Activists allege that the military-drafted constitution was instrumental in helping Prayut, who led a military coup in 2014, to launder five years of military rule into a form of nominally civilian government. “The constitution must come from the people,” protest leader Jatupat Boonpattararaksa, told a crowd today. “In 89 years since the end of absolutism we have not got anywhere.”

The protests also saw open demands – unprecedented in recent Thai history – for reforms to the Thai monarchy, which is placed beyond the boundaries of political scrutiny by the country’s infamous lese majeste law. Those found guilty of violating Article 112, as the law is known, face prison terms of up to 15 years for each count.
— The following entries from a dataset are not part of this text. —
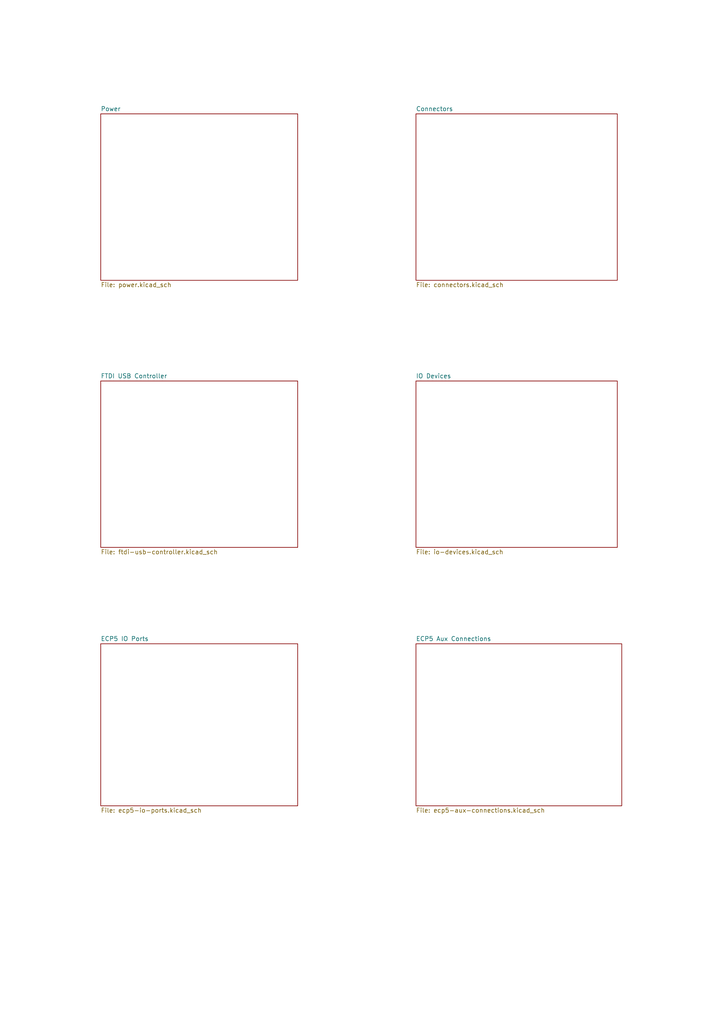
<source format=kicad_sch>
(kicad_sch
	(version 20231120)
	(generator "eeschema")
	(generator_version "8.0")
	(uuid "864346d0-d3ef-428e-a44f-9476f195db98")
	(paper "A4" portrait)
	(lib_symbols)
	(polyline
		(pts
			(xy 195.58 349.25) (xy 195.58 349.25)
		)
		(stroke
			(width 0)
			(type dash)
		)
		(uuid "72bf131f-aafc-4c39-ac89-aae859746157")
	)
	(polyline
		(pts
			(xy 344.17 349.25) (xy 344.17 349.25)
		)
		(stroke
			(width 0)
			(type dash)
		)
		(uuid "7afef672-40a0-47f5-b22c-a813682433b4")
	)
	(sheet
		(at 120.65 110.49)
		(size 58.42 48.26)
		(fields_autoplaced yes)
		(stroke
			(width 0.1524)
			(type solid)
		)
		(fill
			(color 0 0 0 0.0000)
		)
		(uuid "2246a9ee-5659-49ee-b5ee-c79e38846a79")
		(property "Sheetname" "IO Devices"
			(at 120.65 109.7784 0)
			(effects
				(font
					(size 1.27 1.27)
				)
				(justify left bottom)
			)
		)
		(property "Sheetfile" "io-devices.kicad_sch"
			(at 120.65 159.3346 0)
			(effects
				(font
					(size 1.27 1.27)
				)
				(justify left top)
			)
		)
		(instances
			(project "HispalisFPGA"
				(path "/864346d0-d3ef-428e-a44f-9476f195db98"
					(page "5")
				)
			)
		)
	)
	(sheet
		(at 120.65 186.69)
		(size 59.69 46.99)
		(fields_autoplaced yes)
		(stroke
			(width 0.1524)
			(type solid)
		)
		(fill
			(color 0 0 0 0.0000)
		)
		(uuid "4ad2dfa8-2810-4fd3-b282-045d05546864")
		(property "Sheetname" "ECP5 Aux Connections"
			(at 120.65 185.9784 0)
			(effects
				(font
					(size 1.27 1.27)
				)
				(justify left bottom)
			)
		)
		(property "Sheetfile" "ecp5-aux-connections.kicad_sch"
			(at 120.65 234.2646 0)
			(effects
				(font
					(size 1.27 1.27)
				)
				(justify left top)
			)
		)
		(instances
			(project "HispalisFPGA"
				(path "/864346d0-d3ef-428e-a44f-9476f195db98"
					(page "7")
				)
			)
		)
	)
	(sheet
		(at 29.21 186.69)
		(size 57.15 46.99)
		(fields_autoplaced yes)
		(stroke
			(width 0.1524)
			(type solid)
		)
		(fill
			(color 0 0 0 0.0000)
		)
		(uuid "79b2db60-ab3f-4b1c-9160-e735db7b00f9")
		(property "Sheetname" "ECP5 IO Ports"
			(at 29.21 185.9784 0)
			(effects
				(font
					(size 1.27 1.27)
				)
				(justify left bottom)
			)
		)
		(property "Sheetfile" "ecp5-io-ports.kicad_sch"
			(at 29.21 234.2646 0)
			(effects
				(font
					(size 1.27 1.27)
				)
				(justify left top)
			)
		)
		(instances
			(project "HispalisFPGA"
				(path "/864346d0-d3ef-428e-a44f-9476f195db98"
					(page "6")
				)
			)
		)
	)
	(sheet
		(at 29.21 110.49)
		(size 57.15 48.26)
		(fields_autoplaced yes)
		(stroke
			(width 0.1524)
			(type solid)
		)
		(fill
			(color 0 0 0 0.0000)
		)
		(uuid "b100cd7e-168e-400b-b229-504b7bfa854d")
		(property "Sheetname" "FTDI USB Controller"
			(at 29.21 109.7784 0)
			(effects
				(font
					(size 1.27 1.27)
				)
				(justify left bottom)
			)
		)
		(property "Sheetfile" "ftdi-usb-controller.kicad_sch"
			(at 29.21 159.3346 0)
			(effects
				(font
					(size 1.27 1.27)
				)
				(justify left top)
			)
		)
		(instances
			(project "HispalisFPGA"
				(path "/864346d0-d3ef-428e-a44f-9476f195db98"
					(page "4")
				)
			)
		)
	)
	(sheet
		(at 120.65 33.02)
		(size 58.42 48.26)
		(fields_autoplaced yes)
		(stroke
			(width 0.1524)
			(type solid)
		)
		(fill
			(color 0 0 0 0.0000)
		)
		(uuid "b6a4d967-b3aa-4b5c-a3fd-3675ad6e05ec")
		(property "Sheetname" "Connectors"
			(at 120.65 32.3084 0)
			(effects
				(font
					(size 1.27 1.27)
				)
				(justify left bottom)
			)
		)
		(property "Sheetfile" "connectors.kicad_sch"
			(at 120.65 81.8646 0)
			(effects
				(font
					(size 1.27 1.27)
				)
				(justify left top)
			)
		)
		(instances
			(project "HispalisFPGA"
				(path "/864346d0-d3ef-428e-a44f-9476f195db98"
					(page "3")
				)
			)
		)
	)
	(sheet
		(at 29.21 33.02)
		(size 57.15 48.26)
		(fields_autoplaced yes)
		(stroke
			(width 0.1524)
			(type solid)
		)
		(fill
			(color 0 0 0 0.0000)
		)
		(uuid "df2cb437-ed1b-425a-abcf-6997f077f0f9")
		(property "Sheetname" "Power"
			(at 29.21 32.3084 0)
			(effects
				(font
					(size 1.27 1.27)
				)
				(justify left bottom)
			)
		)
		(property "Sheetfile" "power.kicad_sch"
			(at 29.21 81.8646 0)
			(effects
				(font
					(size 1.27 1.27)
				)
				(justify left top)
			)
		)
		(instances
			(project "HispalisFPGA"
				(path "/864346d0-d3ef-428e-a44f-9476f195db98"
					(page "2")
				)
			)
		)
	)
	(sheet_instances
		(path "/"
			(page "1")
		)
	)
)

</source>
In response, the government cracked down hard on those who organized the protests. Beginning in November, it began charging dozens of protest leaders and demonstrators with sedition and lese majeste. According to the advocacy group Thai Lawyers for Human Rights, 100 people currently face lese majeste charges, the overwhelming majority of which “have stemmed from online political expression and the participation in peaceful pro-democracy demonstrations that took place between August 2020 and March 2021.”

For this reason, and amid several more serious outbreaks of COVID-19, the protest campaign went into hiatus in March. Protest leaders say they expect to draw fresh support from citizens frustrated with the government’s handling of the outbreaks and its glacial vaccine rollout. Despite kicking off a mass vaccination campaign on June 7, just 5.49 million people – around 7.86 percent of the population – have received at least one jab.
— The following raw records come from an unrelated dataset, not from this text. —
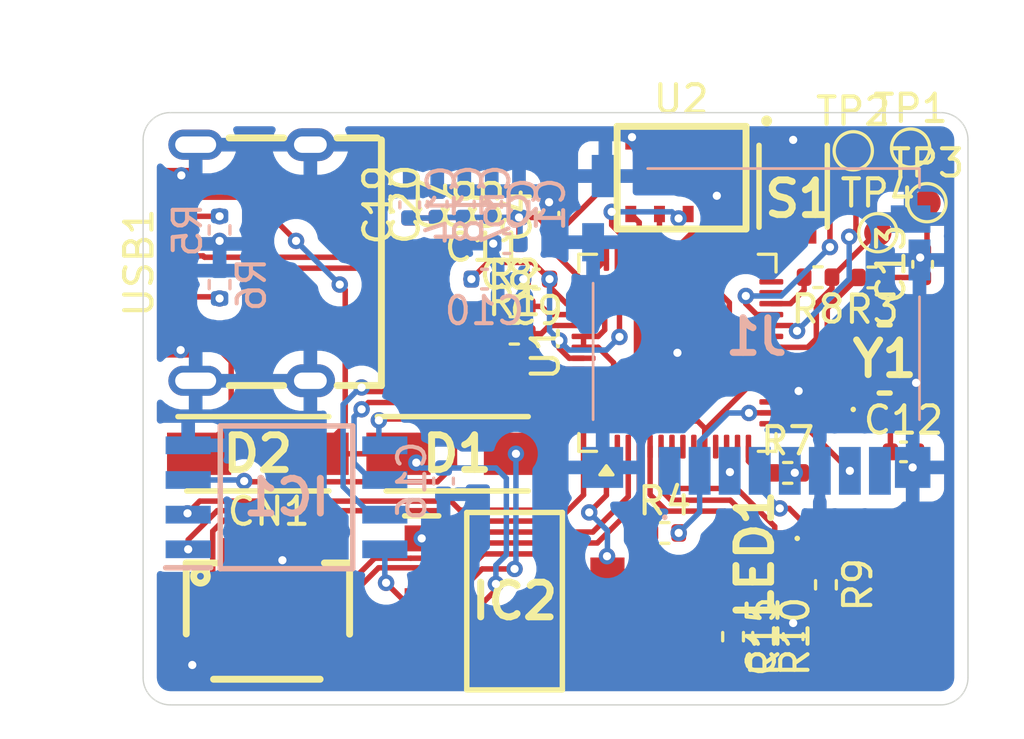
<source format=kicad_pcb>
(kicad_pcb
	(version 20241229)
	(generator "pcbnew")
	(generator_version "9.0")
	(general
		(thickness 1.6)
		(legacy_teardrops no)
	)
	(paper "A4")
	(layers
		(0 "F.Cu" signal)
		(2 "B.Cu" signal)
		(9 "F.Adhes" user "F.Adhesive")
		(11 "B.Adhes" user "B.Adhesive")
		(13 "F.Paste" user)
		(15 "B.Paste" user)
		(5 "F.SilkS" user "F.Silkscreen")
		(7 "B.SilkS" user "B.Silkscreen")
		(1 "F.Mask" user)
		(3 "B.Mask" user)
		(17 "Dwgs.User" user "User.Drawings")
		(19 "Cmts.User" user "User.Comments")
		(21 "Eco1.User" user "User.Eco1")
		(23 "Eco2.User" user "User.Eco2")
		(25 "Edge.Cuts" user)
		(27 "Margin" user)
		(31 "F.CrtYd" user "F.Courtyard")
		(29 "B.CrtYd" user "B.Courtyard")
		(35 "F.Fab" user)
		(33 "B.Fab" user)
		(39 "User.1" user)
		(41 "User.2" user)
		(43 "User.3" user)
		(45 "User.4" user)
	)
	(setup
		(stackup
			(layer "F.SilkS"
				(type "Top Silk Screen")
			)
			(layer "F.Paste"
				(type "Top Solder Paste")
			)
			(layer "F.Mask"
				(type "Top Solder Mask")
				(thickness 0.01)
			)
			(layer "F.Cu"
				(type "copper")
				(thickness 0.035)
			)
			(layer "dielectric 1"
				(type "core")
				(thickness 1.51)
				(material "FR4")
				(epsilon_r 4.5)
				(loss_tangent 0.02)
			)
			(layer "B.Cu"
				(type "copper")
				(thickness 0.035)
			)
			(layer "B.Mask"
				(type "Bottom Solder Mask")
				(thickness 0.01)
			)
			(layer "B.Paste"
				(type "Bottom Solder Paste")
			)
			(layer "B.SilkS"
				(type "Bottom Silk Screen")
			)
			(copper_finish "None")
			(dielectric_constraints no)
		)
		(pad_to_mask_clearance 0)
		(allow_soldermask_bridges_in_footprints no)
		(tenting front back)
		(pcbplotparams
			(layerselection 0x00000000_00000000_55555555_5755f5ff)
			(plot_on_all_layers_selection 0x00000000_00000000_00000000_00000000)
			(disableapertmacros no)
			(usegerberextensions no)
			(usegerberattributes yes)
			(usegerberadvancedattributes yes)
			(creategerberjobfile yes)
			(dashed_line_dash_ratio 12.000000)
			(dashed_line_gap_ratio 3.000000)
			(svgprecision 4)
			(plotframeref no)
			(mode 1)
			(useauxorigin no)
			(hpglpennumber 1)
			(hpglpenspeed 20)
			(hpglpendiameter 15.000000)
			(pdf_front_fp_property_popups yes)
			(pdf_back_fp_property_popups yes)
			(pdf_metadata yes)
			(pdf_single_document no)
			(dxfpolygonmode yes)
			(dxfimperialunits yes)
			(dxfusepcbnewfont yes)
			(psnegative no)
			(psa4output no)
			(plot_black_and_white yes)
			(sketchpadsonfab no)
			(plotpadnumbers no)
			(hidednponfab no)
			(sketchdnponfab yes)
			(crossoutdnponfab yes)
			(subtractmaskfromsilk no)
			(outputformat 1)
			(mirror no)
			(drillshape 1)
			(scaleselection 1)
			(outputdirectory "")
		)
	)
	(net 0 "")
	(net 1 "GND")
	(net 2 "+3V3")
	(net 3 "+1V1")
	(net 4 "/XIN")
	(net 5 "Net-(Y1-CRYSTAL_2)")
	(net 6 "VBUS")
	(net 7 "/GPIO1")
	(net 8 "Net-(D1-A)")
	(net 9 "/GPIO2")
	(net 10 "Net-(D2-K)")
	(net 11 "/QSPI_SD1")
	(net 12 "/QSPI_SD2")
	(net 13 "/QSPI_SCLK")
	(net 14 "/QSPI_SD0")
	(net 15 "/QSPI_SD3")
	(net 16 "/QSPI_SS")
	(net 17 "/GPIO13")
	(net 18 "unconnected-(J1-DAT1-Pad8)")
	(net 19 "unconnected-(J1-DAT2-Pad1)")
	(net 20 "/GPIO12")
	(net 21 "/GPIO11")
	(net 22 "Net-(J1-CLK)")
	(net 23 "/GPIO3")
	(net 24 "/GPIO5")
	(net 25 "Net-(LED1-A_RED)")
	(net 26 "Net-(LED1-A_GREEN)")
	(net 27 "/GPIO4")
	(net 28 "Net-(LED1-A_BLUE)")
	(net 29 "/USB_D+")
	(net 30 "/USB_DIFF+")
	(net 31 "/USB_D-")
	(net 32 "/USB_DIFF-")
	(net 33 "/XOUT")
	(net 34 "Net-(USB1-CC2)")
	(net 35 "Net-(USB1-CC1)")
	(net 36 "/GPIO10")
	(net 37 "Net-(U1-RUN)")
	(net 38 "/GPIO23")
	(net 39 "/SWCLK")
	(net 40 "/SWD")
	(net 41 "unconnected-(U1-GPIO8-Pad11)")
	(net 42 "unconnected-(U1-GPIO21-Pad32)")
	(net 43 "unconnected-(U1-GPIO29_ADC3-Pad41)")
	(net 44 "unconnected-(U1-GPIO17-Pad28)")
	(net 45 "unconnected-(U1-GPIO24-Pad36)")
	(net 46 "unconnected-(U1-GPIO18-Pad29)")
	(net 47 "unconnected-(U1-GPIO14-Pad17)")
	(net 48 "/GPIO26_ADC0")
	(net 49 "unconnected-(U1-GPIO6-Pad8)")
	(net 50 "unconnected-(U1-GPIO22-Pad34)")
	(net 51 "unconnected-(U1-GPIO9-Pad12)")
	(net 52 "unconnected-(U1-GPIO0-Pad2)")
	(net 53 "/GPIO28_ADC2")
	(net 54 "unconnected-(U1-GPIO25-Pad37)")
	(net 55 "unconnected-(U1-GPIO16-Pad27)")
	(net 56 "unconnected-(U1-GPIO15-Pad18)")
	(net 57 "/GPIO27_ADC1")
	(net 58 "unconnected-(U1-GPIO20-Pad31)")
	(net 59 "unconnected-(U1-GPIO19-Pad30)")
	(net 60 "unconnected-(U1-GPIO7-Pad9)")
	(net 61 "unconnected-(USB1-SBU1-Pad9)")
	(net 62 "unconnected-(USB1-SBU2-Pad3)")
	(footprint "fpv_sound_logger:DIOM5227X270N" (layer "F.Cu") (at 135.5 92.4))
	(footprint "Resistor_SMD:R_0402_1005Metric" (layer "F.Cu") (at 143.1 95.3))
	(footprint "fpv_sound_logger:MID-SMD_L4.7-W3.8_INMP441ACEZ" (layer "F.Cu") (at 143.429967 82.285034))
	(footprint "Capacitor_SMD:C_0402_1005Metric" (layer "F.Cu") (at 133.7625 83.2825 90))
	(footprint "Capacitor_SMD:C_0402_1005Metric" (layer "F.Cu") (at 137.3 84.7 180))
	(footprint "Capacitor_SMD:C_0402_1005Metric" (layer "F.Cu") (at 135.7625 83.2625 90))
	(footprint "TestPoint:TestPoint_Pad_D1.0mm" (layer "F.Cu") (at 152.7 83.2))
	(footprint "fpv_sound_logger:ABM8272T3" (layer "F.Cu") (at 151.15 88.925))
	(footprint "Resistor_SMD:R_0402_1005Metric" (layer "F.Cu") (at 146.7 99.1 -90))
	(footprint "Resistor_SMD:R_0402_1005Metric" (layer "F.Cu") (at 150.69 85.94 180))
	(footprint "Resistor_SMD:R_0402_1005Metric" (layer "F.Cu") (at 137.59 87))
	(footprint "fpv_sound_logger:SOT230P700X180-4N" (layer "F.Cu") (at 137.6 97.8))
	(footprint "Capacitor_SMD:C_0402_1005Metric" (layer "F.Cu") (at 136.5 86))
	(footprint "fpv_sound_logger:B3U-1000P" (layer "F.Cu") (at 147.8 82.6 90))
	(footprint "Resistor_SMD:R_0402_1005Metric" (layer "F.Cu") (at 148.71 85.93 180))
	(footprint "Capacitor_SMD:C_0402_1005Metric" (layer "F.Cu") (at 152.54 85.46 90))
	(footprint "Capacitor_SMD:C_0402_1005Metric" (layer "F.Cu") (at 151.84 92.33))
	(footprint "Capacitor_SMD:C_0402_1005Metric" (layer "F.Cu") (at 138.4 86 180))
	(footprint "fpv_sound_logger:INS66TFT5R5G5B" (layer "F.Cu") (at 146.4 96.1 -90))
	(footprint "TestPoint:TestPoint_Pad_D1.0mm" (layer "F.Cu") (at 150.9 84.3))
	(footprint "Capacitor_SMD:C_0402_1005Metric" (layer "F.Cu") (at 136.7625 83.2625 90))
	(footprint "Capacitor_SMD:C_0402_1005Metric" (layer "F.Cu") (at 137.7625 83.2625 90))
	(footprint "Resistor_SMD:R_0402_1005Metric" (layer "F.Cu") (at 149 97.2 -90))
	(footprint "fpv_sound_logger:CONN-SMD_4P-P1.00_SM04B-SRSS-TB-LF-SN" (layer "F.Cu") (at 128.6 98.2))
	(footprint "TestPoint:TestPoint_Pad_D1.0mm" (layer "F.Cu") (at 150 81.3))
	(footprint "Capacitor_SMD:C_0402_1005Metric" (layer "F.Cu") (at 138.8625 83.6625 90))
	(footprint "Resistor_SMD:R_0402_1005Metric" (layer "F.Cu") (at 137.59 88))
	(footprint "fpv_sound_logger:DIOM5227X270N" (layer "F.Cu") (at 128.2 92.4))
	(footprint "Capacitor_SMD:C_0402_1005Metric" (layer "F.Cu") (at 134.7625 83.2625 90))
	(footprint "TestPoint:TestPoint_Pad_D1.0mm" (layer "F.Cu") (at 152.1 81.2))
	(footprint "Package_DFN_QFN:QFN-56-1EP_7x7mm_P0.4mm_EP3.2x3.2mm" (layer "F.Cu") (at 143.5625 88.7 90))
	(footprint "fpv_sound_logger:USB-C-SMD_TYPE-C-6PIN-2MD-073" (layer "F.Cu") (at 127.74925 85.4 90))
	(footprint "Resistor_SMD:R_0402_1005Metric"
		(layer "F.Cu")
		(uuid "e1db0883-f4f2-4f00-8b22-7150200fbc53")
		(at 147.6 93.1)
		(descr "Resistor SMD 0402 (1005 Metric), square (rectangular) end terminal, IPC-7351 nominal, (Body size source: IP
... [208825 chars truncated]
</source>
The protest took place the same day as lawmakers from the ruling Palang Pracharath Party (PPRP) and opposition parliamentarians are expected to vote on the first reading of their proposed amendments to the constitution, which include changes to election rules.

While discussions on overhauling the constitution began late last year to placate the protest movement, significant changes are unlikely any time soon. Even then, they will likely fall far short of what protesters are demanding.

Despite endorsing a referendum, the parliament is likely to spend the next several months wrangling over minor charges that don’t require a public endorsement, while many of the most radical proposals demanded by protesters – including curbs to the power of the monarchy and the overhaul of the military-appointed Senate – have already been ruled out by lawmakers.

According to some observers, Prayut may be hoping to buy time until he can dissolve parliament and call a snap election in the middle of next year, hoping that a successful vaccine rollout and economic reopening – as well as a large injection of economic stimulus – could grant him a fresh popular mandate.

But his government’s strategy of sidestepping the most important demands of the pro-democracy demonstrations while wielding the law against its leaders will do nothing to resolve the grievances that led them to take to the streets in the first place. All this suggests that COVID-19 or no, street politics will remains a central part of Thai politics for the foreseeable future.